Fight Over LA Rail Extension Hits 9th Circuit

     LOS ANGELES (CN) — An attorney representing a Little Tokyo shopping complex opposed to a downtown Los Angeles light-rail extension urged the Ninth Circuit on Monday to halt construction on the project pending a ruling on its appeal.
     The shopping center Japanese Village Plaza sued the Federal Transit Administration and Los Angeles Metropolitan Transportation Authority more than three years ago over a new 1.9-mile line that will serve historic districts, including Little Toyko, in downtown Los Angeles.
     Los Angeles Metro says the $1.55 billion project will reduce transfers and travel time for 90,000 passengers each day.
     But the shopping complex claims noise from underground drilling and boring will annoy local residents and disrupt its business.

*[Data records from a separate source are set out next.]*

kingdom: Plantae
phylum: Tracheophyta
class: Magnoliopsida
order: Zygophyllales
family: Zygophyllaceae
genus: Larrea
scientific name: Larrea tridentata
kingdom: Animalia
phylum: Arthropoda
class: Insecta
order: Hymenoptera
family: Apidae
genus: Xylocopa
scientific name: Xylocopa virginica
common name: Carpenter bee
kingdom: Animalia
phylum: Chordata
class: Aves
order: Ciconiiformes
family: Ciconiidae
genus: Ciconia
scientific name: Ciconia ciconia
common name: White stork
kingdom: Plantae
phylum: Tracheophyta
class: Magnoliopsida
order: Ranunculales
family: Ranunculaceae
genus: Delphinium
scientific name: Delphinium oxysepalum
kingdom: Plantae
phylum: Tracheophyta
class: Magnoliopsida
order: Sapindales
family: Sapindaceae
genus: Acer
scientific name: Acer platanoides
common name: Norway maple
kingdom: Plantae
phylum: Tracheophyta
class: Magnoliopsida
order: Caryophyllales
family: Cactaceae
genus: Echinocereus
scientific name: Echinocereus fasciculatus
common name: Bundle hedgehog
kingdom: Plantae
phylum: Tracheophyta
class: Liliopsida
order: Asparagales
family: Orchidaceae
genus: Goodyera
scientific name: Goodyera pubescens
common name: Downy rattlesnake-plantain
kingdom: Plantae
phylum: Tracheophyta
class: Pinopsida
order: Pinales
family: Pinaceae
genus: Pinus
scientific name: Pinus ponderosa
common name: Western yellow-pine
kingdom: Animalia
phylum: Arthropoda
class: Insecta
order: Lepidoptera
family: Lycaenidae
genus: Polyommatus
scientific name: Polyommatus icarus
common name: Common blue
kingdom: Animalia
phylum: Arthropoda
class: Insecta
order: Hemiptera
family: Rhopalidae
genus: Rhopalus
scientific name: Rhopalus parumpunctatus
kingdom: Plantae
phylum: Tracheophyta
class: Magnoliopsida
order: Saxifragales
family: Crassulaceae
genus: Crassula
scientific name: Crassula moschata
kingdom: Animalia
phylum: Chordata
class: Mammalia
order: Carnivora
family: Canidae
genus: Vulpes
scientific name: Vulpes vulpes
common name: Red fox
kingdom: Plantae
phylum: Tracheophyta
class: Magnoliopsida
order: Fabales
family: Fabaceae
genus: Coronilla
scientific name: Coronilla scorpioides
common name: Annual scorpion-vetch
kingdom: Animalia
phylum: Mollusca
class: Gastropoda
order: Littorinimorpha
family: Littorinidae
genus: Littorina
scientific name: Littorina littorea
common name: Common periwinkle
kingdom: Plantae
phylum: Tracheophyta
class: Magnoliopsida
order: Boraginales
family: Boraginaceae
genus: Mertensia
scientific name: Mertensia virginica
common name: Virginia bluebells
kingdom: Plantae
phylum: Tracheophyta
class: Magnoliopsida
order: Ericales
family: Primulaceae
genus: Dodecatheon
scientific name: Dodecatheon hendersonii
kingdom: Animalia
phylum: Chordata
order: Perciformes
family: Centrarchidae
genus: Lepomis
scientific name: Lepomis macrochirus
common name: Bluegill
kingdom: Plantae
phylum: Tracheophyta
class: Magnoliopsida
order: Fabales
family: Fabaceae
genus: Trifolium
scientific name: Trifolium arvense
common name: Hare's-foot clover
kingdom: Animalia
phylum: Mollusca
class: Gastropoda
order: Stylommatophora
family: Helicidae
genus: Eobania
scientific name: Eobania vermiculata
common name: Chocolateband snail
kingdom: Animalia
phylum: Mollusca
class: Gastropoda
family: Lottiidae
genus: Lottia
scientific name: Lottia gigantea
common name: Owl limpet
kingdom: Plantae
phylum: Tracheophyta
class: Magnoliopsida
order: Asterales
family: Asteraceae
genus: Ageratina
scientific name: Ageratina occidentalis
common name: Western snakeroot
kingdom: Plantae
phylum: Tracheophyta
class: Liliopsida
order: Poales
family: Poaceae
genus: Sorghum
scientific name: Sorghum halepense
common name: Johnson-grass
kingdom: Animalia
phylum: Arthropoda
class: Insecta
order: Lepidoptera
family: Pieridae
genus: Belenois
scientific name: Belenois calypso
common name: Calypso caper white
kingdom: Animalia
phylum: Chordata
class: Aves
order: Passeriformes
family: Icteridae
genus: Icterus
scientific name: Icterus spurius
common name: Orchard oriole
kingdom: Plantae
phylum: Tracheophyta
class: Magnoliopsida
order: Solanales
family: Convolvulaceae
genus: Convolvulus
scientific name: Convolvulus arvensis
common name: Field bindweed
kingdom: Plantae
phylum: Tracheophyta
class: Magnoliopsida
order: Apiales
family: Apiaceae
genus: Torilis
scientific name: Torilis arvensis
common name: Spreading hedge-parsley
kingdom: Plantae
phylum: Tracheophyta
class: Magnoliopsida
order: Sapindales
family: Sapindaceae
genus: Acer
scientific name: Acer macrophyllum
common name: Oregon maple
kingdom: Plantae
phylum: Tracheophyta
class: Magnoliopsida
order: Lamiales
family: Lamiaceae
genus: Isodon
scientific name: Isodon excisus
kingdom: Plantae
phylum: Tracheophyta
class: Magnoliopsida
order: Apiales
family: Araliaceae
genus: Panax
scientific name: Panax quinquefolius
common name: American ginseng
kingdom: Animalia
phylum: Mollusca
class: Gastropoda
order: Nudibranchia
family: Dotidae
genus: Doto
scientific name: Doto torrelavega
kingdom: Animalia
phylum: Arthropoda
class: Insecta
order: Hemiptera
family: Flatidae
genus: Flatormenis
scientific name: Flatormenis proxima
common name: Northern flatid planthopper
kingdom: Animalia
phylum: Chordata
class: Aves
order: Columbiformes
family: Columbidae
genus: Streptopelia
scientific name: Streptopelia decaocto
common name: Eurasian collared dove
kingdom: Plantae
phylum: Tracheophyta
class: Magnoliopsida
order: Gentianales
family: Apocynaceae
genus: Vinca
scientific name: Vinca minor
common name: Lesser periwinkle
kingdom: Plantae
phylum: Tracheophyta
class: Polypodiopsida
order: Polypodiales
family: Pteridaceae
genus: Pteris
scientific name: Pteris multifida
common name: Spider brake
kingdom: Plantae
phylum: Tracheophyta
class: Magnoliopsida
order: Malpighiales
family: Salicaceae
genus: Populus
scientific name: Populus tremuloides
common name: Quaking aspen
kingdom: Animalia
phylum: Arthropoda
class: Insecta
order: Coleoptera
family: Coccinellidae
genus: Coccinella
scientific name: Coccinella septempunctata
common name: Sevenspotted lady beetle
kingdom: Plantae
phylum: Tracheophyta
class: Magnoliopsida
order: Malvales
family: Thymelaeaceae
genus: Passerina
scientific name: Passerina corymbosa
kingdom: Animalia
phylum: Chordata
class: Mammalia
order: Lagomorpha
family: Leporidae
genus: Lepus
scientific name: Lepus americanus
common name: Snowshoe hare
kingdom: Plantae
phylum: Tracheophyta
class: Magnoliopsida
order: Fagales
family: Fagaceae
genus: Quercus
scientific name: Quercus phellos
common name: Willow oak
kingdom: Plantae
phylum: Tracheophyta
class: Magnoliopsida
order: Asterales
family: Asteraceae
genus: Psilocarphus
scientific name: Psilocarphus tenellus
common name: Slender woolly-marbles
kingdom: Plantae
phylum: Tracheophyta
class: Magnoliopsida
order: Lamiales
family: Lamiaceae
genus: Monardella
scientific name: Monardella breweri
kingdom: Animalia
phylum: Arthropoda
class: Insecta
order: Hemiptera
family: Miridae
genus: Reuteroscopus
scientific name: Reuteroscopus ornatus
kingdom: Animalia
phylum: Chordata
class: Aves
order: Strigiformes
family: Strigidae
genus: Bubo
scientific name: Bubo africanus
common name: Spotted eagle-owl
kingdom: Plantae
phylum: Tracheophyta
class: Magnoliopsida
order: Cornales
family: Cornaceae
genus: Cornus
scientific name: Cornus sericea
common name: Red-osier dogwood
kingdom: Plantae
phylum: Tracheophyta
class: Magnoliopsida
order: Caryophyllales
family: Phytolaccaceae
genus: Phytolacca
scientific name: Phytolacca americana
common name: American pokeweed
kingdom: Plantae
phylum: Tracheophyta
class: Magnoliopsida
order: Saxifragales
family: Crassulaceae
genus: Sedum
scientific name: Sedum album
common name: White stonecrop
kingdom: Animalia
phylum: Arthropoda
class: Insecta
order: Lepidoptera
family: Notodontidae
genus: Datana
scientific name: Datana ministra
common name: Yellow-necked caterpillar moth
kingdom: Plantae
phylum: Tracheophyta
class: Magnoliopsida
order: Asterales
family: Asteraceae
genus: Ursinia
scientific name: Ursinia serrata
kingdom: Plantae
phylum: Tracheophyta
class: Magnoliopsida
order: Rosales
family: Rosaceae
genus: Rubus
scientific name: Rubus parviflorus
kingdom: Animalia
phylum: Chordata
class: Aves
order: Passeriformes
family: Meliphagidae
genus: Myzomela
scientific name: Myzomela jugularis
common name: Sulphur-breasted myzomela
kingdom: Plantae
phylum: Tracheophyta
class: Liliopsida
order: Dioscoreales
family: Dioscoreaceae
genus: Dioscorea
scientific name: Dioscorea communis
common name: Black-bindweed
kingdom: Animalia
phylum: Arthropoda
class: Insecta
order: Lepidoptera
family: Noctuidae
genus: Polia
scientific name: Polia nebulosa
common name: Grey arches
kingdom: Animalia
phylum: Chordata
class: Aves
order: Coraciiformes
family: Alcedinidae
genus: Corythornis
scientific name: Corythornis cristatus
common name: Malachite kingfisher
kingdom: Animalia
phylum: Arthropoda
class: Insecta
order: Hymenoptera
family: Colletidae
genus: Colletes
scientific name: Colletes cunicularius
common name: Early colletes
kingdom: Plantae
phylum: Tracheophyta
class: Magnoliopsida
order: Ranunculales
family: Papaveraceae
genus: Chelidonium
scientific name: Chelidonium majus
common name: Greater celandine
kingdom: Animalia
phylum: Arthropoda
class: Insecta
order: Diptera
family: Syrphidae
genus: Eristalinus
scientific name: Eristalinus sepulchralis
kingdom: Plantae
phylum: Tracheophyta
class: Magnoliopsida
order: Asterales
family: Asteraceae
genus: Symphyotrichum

     Japanese Village Plaza and Westin Bonaventure Hotel, which challenged the project in a separate complaint, appealed the case to the Ninth Circuit after U.S. District Judge John Kronstadt granted summary judgment to the agencies.
     Japanese Village Plaza attorney Robert Crockett urged the Ninth Circuit on Monday to reverse the ruling, arguing that authorities had failed to properly analyze negative impacts of noise, vibration and traffic congestion.
     The attorney said the court should remand the case with instructions to order the Federal Transit Administration to cease funding and support for the project until an environmental analysis is corrected.
     He also requested a stay that would prevent LA Metro from construction in Little Tokyo that involves injecting grout into the ground.
     Circuit Judge Kim Wardlaw noted that that the grouting issue was a new one, and asked Crockett why it had not been raised before.
     “If their first foray into our project was to start with tunneling, well, we would object to that,” Crockett replied. “Or if it was the insertion of some big device, we would object to that. It’s just that grouting is the first thing. That’s why we sought the stay.”
     Westin attorney Christopher Sutton said the court should remand the case and order a “full environmental analysis” of all the impacts on the hotel.
     But Justice Department attorney Erica Krantz said the plaintiffs’ claims were outweighed by the government’s interest in completing the rail line for the public.
     She said the extension will add a “critical missing link” to LA’s public transportation system and would “allow a one-seat ride across the county.”
     She added, “It will add new stations, decrease transfers, improve air quality and reduce traffic congestions, and move those transit customers efficiently through one of the densest parts of Los Angeles.”
     While the 1.9-mile extension will not be “without temporary annoyance” to businesses along the route, Krantz said the Federal Transit Administration and Los Angeles Metro had complied with environmental requirements under the National Environmental Policy Act.
     Krantz urged the court not to grant a stay, citing the “extreme” costs of delay.
     She said the agencies have offered to relocate people at the Japanese Village if the noise bothered them — but noted that sound levels during construction would be at about the same level as air conditioners.
     Circuit Judge Stephen Reinhardt and visiting U.S. District Judge Ronald Whyte joined Wardlaw on the panel, which did not indicate how or when it would rule.